Concomitant antithrombotic therapy is essential for the prevention of ischaemic events in percutaneous coronary intervention (PCI) and stenting. With new anticoagulant medications being developed and applied in PCI, this raises the question of possible interactions with platelet and leukocyte activation. We therefore sought to investigate the influence of bivalirudin and heparin in platelet and leukocyte activation in patients undergoing elective PCI. Forty-six patients were recruited consecutively in the setting of the Intracoronary Stenting and Antithrombotic Regimen-Rapid Early Action for Coronary Treatment (ISAR-REACT)-3 trial and were randomly assigned to receive either unfactionated heparin or bivalirudin during elective PCI. Surface expression of CD62P (P-Selectin), CD42b (GPIb alpha), CD40L, PAC-1 on circulating platelets and CD11b, CD14 and CD15 on circulating leukocytes were evaluated by flow cytometry.

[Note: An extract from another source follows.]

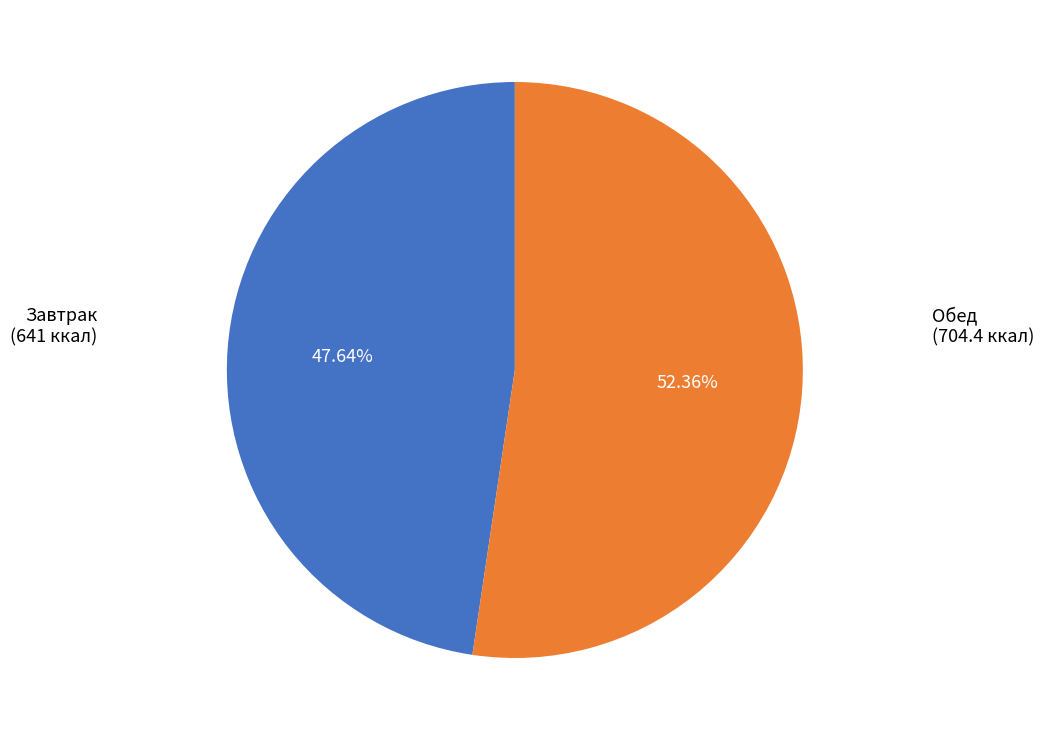

Is there a majority slice in this chart?

Yes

Cytokine levels of IL-12p70, tumour necrosis factor (TNF), IL-8, IL-6, IL-1 beta and IL-10 were determined by cytometric bead array. Platelet surface expression of PAC-1, P-Selectin and GPI alpha was significantly reduced after PCI in patients receiving bivalirudin as compared to heparin. Similarly, CD11b expression on CD14+ monocytes was diminished after bivalirudin. However, no differences were observed in cytokine levels between the bivalirudin and the heparin group, before or after PCI. In conclusion, our data suggest that bivalirudin may reduce platelet and monocyte activation in patients undergoing elective PCI. Thereby, bivalirudin might reduce periinterventional thrombotic complications.